Superparamagnetic blocking and magnetic interactions in nanoferrihydrite adsorbed on biomineralized nanorod-shaped F3S4 crystallites

Knyazev, Y.V., Ikkert, O.P., Semenov, S.V., (...), Karnachuk, O.V., Balaev, D.A.// Journal of Alloys and Compounds//

A composite based on nanorod-shaped greigite (Fe3S4crystallites with adsorbed ferrihydrite (Fe2O3 ‧ nH2O) nanoparticles has been synthesized. The synthesis has been performed by biomineralization of the bacterial wall of a sulfate-reducing Desulfovibrio sp. A2 bacteria. The phase composition of the synthesized composite has been investigated by X-ray powder and electron diffraction, as well as Fourier-transform infrared, extended X-ray absorption fine structure, and Mössbauer spectroscopy. The magnetic measurement data have shown that the sample under study contains two magnetic phases: multidomain nanorod-shaped greigite and ultrasmall ferrihydrite nanoparticles. The constant atomic fraction of the greigite crystalline phase in the range of 4–300 K (~20%) revealed by Mössbauer spectroscopy is indicative of a blocked magnetic moment of nanorod-shaped Fe3S4. It is shown that nanorod-shaped Fe3S4 crystallites are strongly magnetically bound with adsorbed Fe2O3 ‧ nH2O (Eint ~ 1200kB) nanoparticles.
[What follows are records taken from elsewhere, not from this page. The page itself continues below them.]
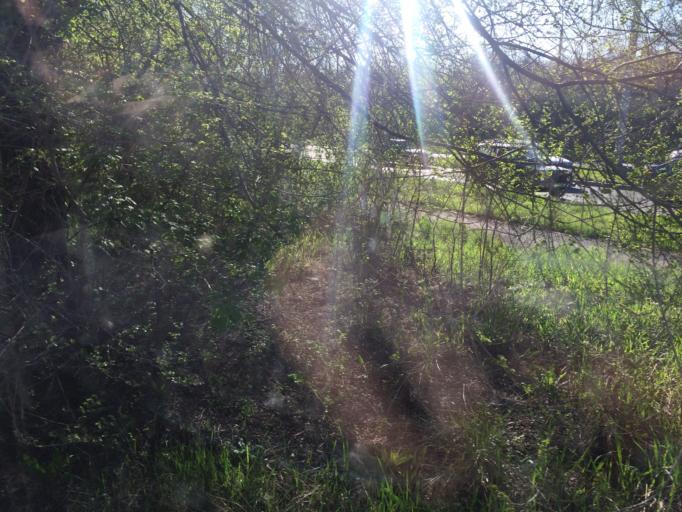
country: RU
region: Chelyabinsk
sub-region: Gorod Magnitogorsk
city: Magnitogorsk
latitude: 53.4007
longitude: 59.0408
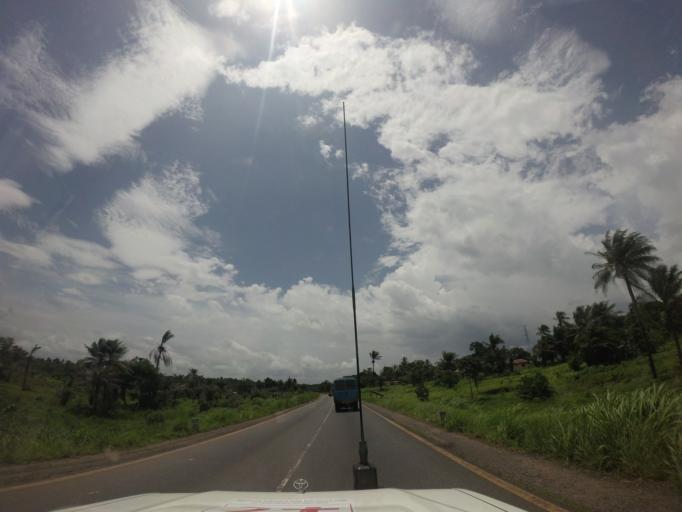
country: SL
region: Western Area
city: Waterloo
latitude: 8.3643
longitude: -12.9632
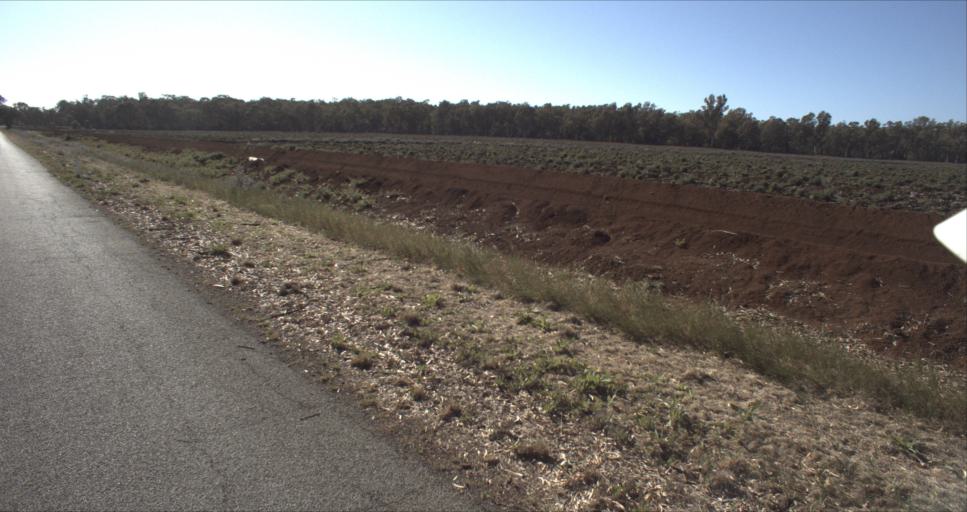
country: AU
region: New South Wales
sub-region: Leeton
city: Leeton
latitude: -34.6059
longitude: 146.2587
This significantly slows down the superparamagnetic relaxation of the magnetic moments of ferrihydrite nanoparticles. Therefore, the blocking temperature noticeably increases and attains, according to the Mössbauer spectroscopy data, a value of TB = 140 K (the magnetic measurements yield TB = 72 K). The processes of superparamagnetic blocking of the magnetic moments of ferrihydrite nanoparticles manifest themselves in the evolution of the magnetic properties of the investigated sample (a significant increase in the coercivity and remanent magnetization). In support of the Mössbauer spectroscopy data, a sufficiently high superparamagnetic blocking temperature has been established, which discloses the effect of magnetizing of ferrihydrite nanoparticles by coarser greigite formations, analogously to the effect of interparticle magnetic interactions.